──────── RAW DATA

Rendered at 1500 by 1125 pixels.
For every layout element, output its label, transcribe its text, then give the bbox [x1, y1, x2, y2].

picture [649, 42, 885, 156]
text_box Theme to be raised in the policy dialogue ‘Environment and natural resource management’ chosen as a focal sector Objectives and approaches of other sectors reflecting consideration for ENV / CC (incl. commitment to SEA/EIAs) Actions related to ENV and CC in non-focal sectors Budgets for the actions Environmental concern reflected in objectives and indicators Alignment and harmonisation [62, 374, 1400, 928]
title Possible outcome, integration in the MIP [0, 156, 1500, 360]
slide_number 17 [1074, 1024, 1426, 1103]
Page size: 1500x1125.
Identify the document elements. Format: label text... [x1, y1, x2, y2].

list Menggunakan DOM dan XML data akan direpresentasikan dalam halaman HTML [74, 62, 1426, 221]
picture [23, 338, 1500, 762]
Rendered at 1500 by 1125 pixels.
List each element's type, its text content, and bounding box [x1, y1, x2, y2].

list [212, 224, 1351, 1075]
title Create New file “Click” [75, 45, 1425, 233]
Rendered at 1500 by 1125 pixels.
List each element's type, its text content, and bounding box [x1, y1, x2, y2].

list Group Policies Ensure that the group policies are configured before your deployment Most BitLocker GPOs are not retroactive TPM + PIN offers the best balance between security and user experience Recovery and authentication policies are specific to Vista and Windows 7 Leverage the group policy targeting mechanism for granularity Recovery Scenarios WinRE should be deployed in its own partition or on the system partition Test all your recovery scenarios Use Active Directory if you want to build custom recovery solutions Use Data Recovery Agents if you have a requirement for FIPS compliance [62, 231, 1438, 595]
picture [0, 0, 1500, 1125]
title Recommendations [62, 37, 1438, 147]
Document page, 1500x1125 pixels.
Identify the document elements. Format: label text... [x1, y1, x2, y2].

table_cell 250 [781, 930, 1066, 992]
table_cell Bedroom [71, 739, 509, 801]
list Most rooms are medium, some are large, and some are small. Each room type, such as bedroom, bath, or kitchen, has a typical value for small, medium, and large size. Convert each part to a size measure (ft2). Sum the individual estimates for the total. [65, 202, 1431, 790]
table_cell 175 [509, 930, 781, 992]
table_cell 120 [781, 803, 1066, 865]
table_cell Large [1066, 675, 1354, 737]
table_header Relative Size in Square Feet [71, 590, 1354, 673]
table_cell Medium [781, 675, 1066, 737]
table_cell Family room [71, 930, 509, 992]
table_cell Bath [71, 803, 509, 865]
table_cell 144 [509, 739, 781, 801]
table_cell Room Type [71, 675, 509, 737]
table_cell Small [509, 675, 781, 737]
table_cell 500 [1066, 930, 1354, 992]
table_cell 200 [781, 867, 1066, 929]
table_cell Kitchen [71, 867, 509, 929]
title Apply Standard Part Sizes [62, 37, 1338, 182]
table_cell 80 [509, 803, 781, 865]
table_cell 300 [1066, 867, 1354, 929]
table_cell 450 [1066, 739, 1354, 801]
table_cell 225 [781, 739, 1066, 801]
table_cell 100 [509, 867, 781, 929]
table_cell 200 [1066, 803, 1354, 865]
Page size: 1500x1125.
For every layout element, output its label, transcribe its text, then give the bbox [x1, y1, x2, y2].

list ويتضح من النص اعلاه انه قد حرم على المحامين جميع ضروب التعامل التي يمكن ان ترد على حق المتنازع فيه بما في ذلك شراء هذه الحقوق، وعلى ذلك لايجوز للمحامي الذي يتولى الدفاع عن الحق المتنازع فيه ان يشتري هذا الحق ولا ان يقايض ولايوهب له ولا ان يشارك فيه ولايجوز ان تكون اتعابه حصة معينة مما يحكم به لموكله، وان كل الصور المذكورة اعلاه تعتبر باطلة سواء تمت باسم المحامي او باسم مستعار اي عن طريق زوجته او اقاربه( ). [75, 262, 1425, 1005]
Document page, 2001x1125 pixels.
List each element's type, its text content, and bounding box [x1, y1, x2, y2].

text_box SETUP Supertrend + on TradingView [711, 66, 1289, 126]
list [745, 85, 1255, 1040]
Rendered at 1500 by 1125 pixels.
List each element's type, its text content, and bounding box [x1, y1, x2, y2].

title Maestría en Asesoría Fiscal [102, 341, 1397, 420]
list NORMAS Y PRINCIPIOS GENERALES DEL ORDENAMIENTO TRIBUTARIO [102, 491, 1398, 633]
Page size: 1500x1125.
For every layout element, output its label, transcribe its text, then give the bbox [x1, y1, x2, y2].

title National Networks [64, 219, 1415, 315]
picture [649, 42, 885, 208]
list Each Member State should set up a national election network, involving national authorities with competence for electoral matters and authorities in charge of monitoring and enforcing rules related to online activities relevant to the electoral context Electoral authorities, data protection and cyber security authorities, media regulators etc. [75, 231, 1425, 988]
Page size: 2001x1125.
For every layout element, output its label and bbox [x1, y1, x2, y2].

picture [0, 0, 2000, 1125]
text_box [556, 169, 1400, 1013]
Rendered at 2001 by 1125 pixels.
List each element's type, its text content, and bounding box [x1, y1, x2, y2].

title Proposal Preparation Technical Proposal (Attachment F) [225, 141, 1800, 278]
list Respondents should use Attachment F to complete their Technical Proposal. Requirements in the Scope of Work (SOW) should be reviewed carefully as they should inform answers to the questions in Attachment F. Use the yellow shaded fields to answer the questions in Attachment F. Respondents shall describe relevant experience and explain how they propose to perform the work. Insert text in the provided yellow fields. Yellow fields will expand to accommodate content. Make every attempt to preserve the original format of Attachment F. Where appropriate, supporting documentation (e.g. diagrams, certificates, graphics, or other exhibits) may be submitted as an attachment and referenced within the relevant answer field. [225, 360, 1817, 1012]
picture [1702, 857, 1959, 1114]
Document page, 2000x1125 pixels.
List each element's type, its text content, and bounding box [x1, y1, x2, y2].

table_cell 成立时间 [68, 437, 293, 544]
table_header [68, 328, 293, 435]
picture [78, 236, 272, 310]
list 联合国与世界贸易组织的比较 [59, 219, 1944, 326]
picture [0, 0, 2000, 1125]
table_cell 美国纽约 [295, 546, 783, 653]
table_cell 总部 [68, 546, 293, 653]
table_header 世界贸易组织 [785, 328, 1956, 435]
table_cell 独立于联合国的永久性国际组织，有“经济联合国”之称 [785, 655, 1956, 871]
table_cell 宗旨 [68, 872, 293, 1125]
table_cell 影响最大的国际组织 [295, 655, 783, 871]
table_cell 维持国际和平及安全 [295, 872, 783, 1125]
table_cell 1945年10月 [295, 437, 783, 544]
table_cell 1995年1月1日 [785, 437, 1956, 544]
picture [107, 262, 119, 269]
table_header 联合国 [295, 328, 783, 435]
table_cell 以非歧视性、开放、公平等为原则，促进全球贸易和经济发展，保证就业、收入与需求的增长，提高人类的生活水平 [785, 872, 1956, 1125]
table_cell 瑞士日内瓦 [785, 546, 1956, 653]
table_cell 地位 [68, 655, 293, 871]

────────────────

Word for word, write out each record shown above.

▶ **ANSWER FOR THIS EXERCISE**:
Rendered at 1500 by 1125 pixels.
For every layout element, output its label, transcribe its text, then give the bbox [x1, y1, x2, y2].

picture [649, 42, 885, 156]
text_box Theme to be raised in the policy dialogue ‘Environment and natural resource management’ chosen as a focal sector Objectives and approaches of other sectors reflecting consideration for ENV / CC (incl. commitment to SEA/EIAs) Actions related to ENV and CC in non-focal sectors Budgets for the actions Environmental concern reflected in objectives and indicators Alignment and harmonisation [62, 374, 1400, 928]
title Possible outcome, integration in the MIP [0, 156, 1500, 360]
slide_number 17 [1074, 1024, 1426, 1103]
Page size: 1500x1125.
Identify the document elements. Format: label text... [x1, y1, x2, y2].

list Menggunakan DOM dan XML data akan direpresentasikan dalam halaman HTML [74, 62, 1426, 221]
picture [23, 338, 1500, 762]
Rendered at 1500 by 1125 pixels.
List each element's type, its text content, and bounding box [x1, y1, x2, y2].

list [212, 224, 1351, 1075]
title Create New file “Click” [75, 45, 1425, 233]
Rendered at 1500 by 1125 pixels.
List each element's type, its text content, and bounding box [x1, y1, x2, y2].

list Group Policies Ensure that the group policies are configured before your deployment Most BitLocker GPOs are not retroactive TPM + PIN offers the best balance between security and user experience Recovery and authentication policies are specific to Vista and Windows 7 Leverage the group policy targeting mechanism for granularity Recovery Scenarios WinRE should be deployed in its own partition or on the system partition Test all your recovery scenarios Use Active Directory if you want to build custom recovery solutions Use Data Recovery Agents if you have a requirement for FIPS compliance [62, 231, 1438, 595]
picture [0, 0, 1500, 1125]
title Recommendations [62, 37, 1438, 147]
Document page, 1500x1125 pixels.
Identify the document elements. Format: label text... [x1, y1, x2, y2].

table_cell 250 [781, 930, 1066, 992]
table_cell Bedroom [71, 739, 509, 801]
list Most rooms are medium, some are large, and some are small. Each room type, such as bedroom, bath, or kitchen, has a typical value for small, medium, and large size. Convert each part to a size measure (ft2). Sum the individual estimates for the total. [65, 202, 1431, 790]
table_cell 175 [509, 930, 781, 992]
table_cell 120 [781, 803, 1066, 865]
table_cell Large [1066, 675, 1354, 737]
table_header Relative Size in Square Feet [71, 590, 1354, 673]
table_cell Medium [781, 675, 1066, 737]
table_cell Family room [71, 930, 509, 992]
table_cell Bath [71, 803, 509, 865]
table_cell 144 [509, 739, 781, 801]
table_cell Room Type [71, 675, 509, 737]
table_cell Small [509, 675, 781, 737]
table_cell 500 [1066, 930, 1354, 992]
table_cell 200 [781, 867, 1066, 929]
table_cell Kitchen [71, 867, 509, 929]
title Apply Standard Part Sizes [62, 37, 1338, 182]
table_cell 80 [509, 803, 781, 865]
table_cell 300 [1066, 867, 1354, 929]
table_cell 450 [1066, 739, 1354, 801]
table_cell 225 [781, 739, 1066, 801]
table_cell 100 [509, 867, 781, 929]
table_cell 200 [1066, 803, 1354, 865]
Page size: 1500x1125.
For every layout element, output its label, transcribe its text, then give the bbox [x1, y1, x2, y2].

list ويتضح من النص اعلاه انه قد حرم على المحامين جميع ضروب التعامل التي يمكن ان ترد على حق المتنازع فيه بما في ذلك شراء هذه الحقوق، وعلى ذلك لايجوز للمحامي الذي يتولى الدفاع عن الحق المتنازع فيه ان يشتري هذا الحق ولا ان يقايض ولايوهب له ولا ان يشارك فيه ولايجوز ان تكون اتعابه حصة معينة مما يحكم به لموكله، وان كل الصور المذكورة اعلاه تعتبر باطلة سواء تمت باسم المحامي او باسم مستعار اي عن طريق زوجته او اقاربه( ). [75, 262, 1425, 1005]
Document page, 2001x1125 pixels.
List each element's type, its text content, and bounding box [x1, y1, x2, y2].

text_box SETUP Supertrend + on TradingView [711, 66, 1289, 126]
list [745, 85, 1255, 1040]
Rendered at 1500 by 1125 pixels.
List each element's type, its text content, and bounding box [x1, y1, x2, y2].

title Maestría en Asesoría Fiscal [102, 341, 1397, 420]
list NORMAS Y PRINCIPIOS GENERALES DEL ORDENAMIENTO TRIBUTARIO [102, 491, 1398, 633]
Page size: 1500x1125.
For every layout element, output its label, transcribe its text, then give the bbox [x1, y1, x2, y2].

title National Networks [64, 219, 1415, 315]
picture [649, 42, 885, 208]
list Each Member State should set up a national election network, involving national authorities with competence for electoral matters and authorities in charge of monitoring and enforcing rules related to online activities relevant to the electoral context Electoral authorities, data protection and cyber security authorities, media regulators etc. [75, 231, 1425, 988]
Page size: 2001x1125.
For every layout element, output its label and bbox [x1, y1, x2, y2].

picture [0, 0, 2000, 1125]
text_box [556, 169, 1400, 1013]
Rendered at 2001 by 1125 pixels.
List each element's type, its text content, and bounding box [x1, y1, x2, y2].

title Proposal Preparation Technical Proposal (Attachment F) [225, 141, 1800, 278]
list Respondents should use Attachment F to complete their Technical Proposal. Requirements in the Scope of Work (SOW) should be reviewed carefully as they should inform answers to the questions in Attachment F. Use the yellow shaded fields to answer the questions in Attachment F. Respondents shall describe relevant experience and explain how they propose to perform the work. Insert text in the provided yellow fields. Yellow fields will expand to accommodate content. Make every attempt to preserve the original format of Attachment F. Where appropriate, supporting documentation (e.g. diagrams, certificates, graphics, or other exhibits) may be submitted as an attachment and referenced within the relevant answer field. [225, 360, 1817, 1012]
picture [1702, 857, 1959, 1114]
Document page, 2000x1125 pixels.
List each element's type, its text content, and bounding box [x1, y1, x2, y2].

table_cell 成立时间 [68, 437, 293, 544]
table_header [68, 328, 293, 435]
picture [78, 236, 272, 310]
list 联合国与世界贸易组织的比较 [59, 219, 1944, 326]
picture [0, 0, 2000, 1125]
table_cell 美国纽约 [295, 546, 783, 653]
table_cell 总部 [68, 546, 293, 653]
table_header 世界贸易组织 [785, 328, 1956, 435]
table_cell 独立于联合国的永久性国际组织，有“经济联合国”之称 [785, 655, 1956, 871]
table_cell 宗旨 [68, 872, 293, 1125]
table_cell 影响最大的国际组织 [295, 655, 783, 871]
table_cell 维持国际和平及安全 [295, 872, 783, 1125]
table_cell 1945年10月 [295, 437, 783, 544]
table_cell 1995年1月1日 [785, 437, 1956, 544]
picture [107, 262, 119, 269]
table_header 联合国 [295, 328, 783, 435]
table_cell 以非歧视性、开放、公平等为原则，促进全球贸易和经济发展，保证就业、收入与需求的增长，提高人类的生活水平 [785, 872, 1956, 1125]
table_cell 瑞士日内瓦 [785, 546, 1956, 653]
table_cell 地位 [68, 655, 293, 871]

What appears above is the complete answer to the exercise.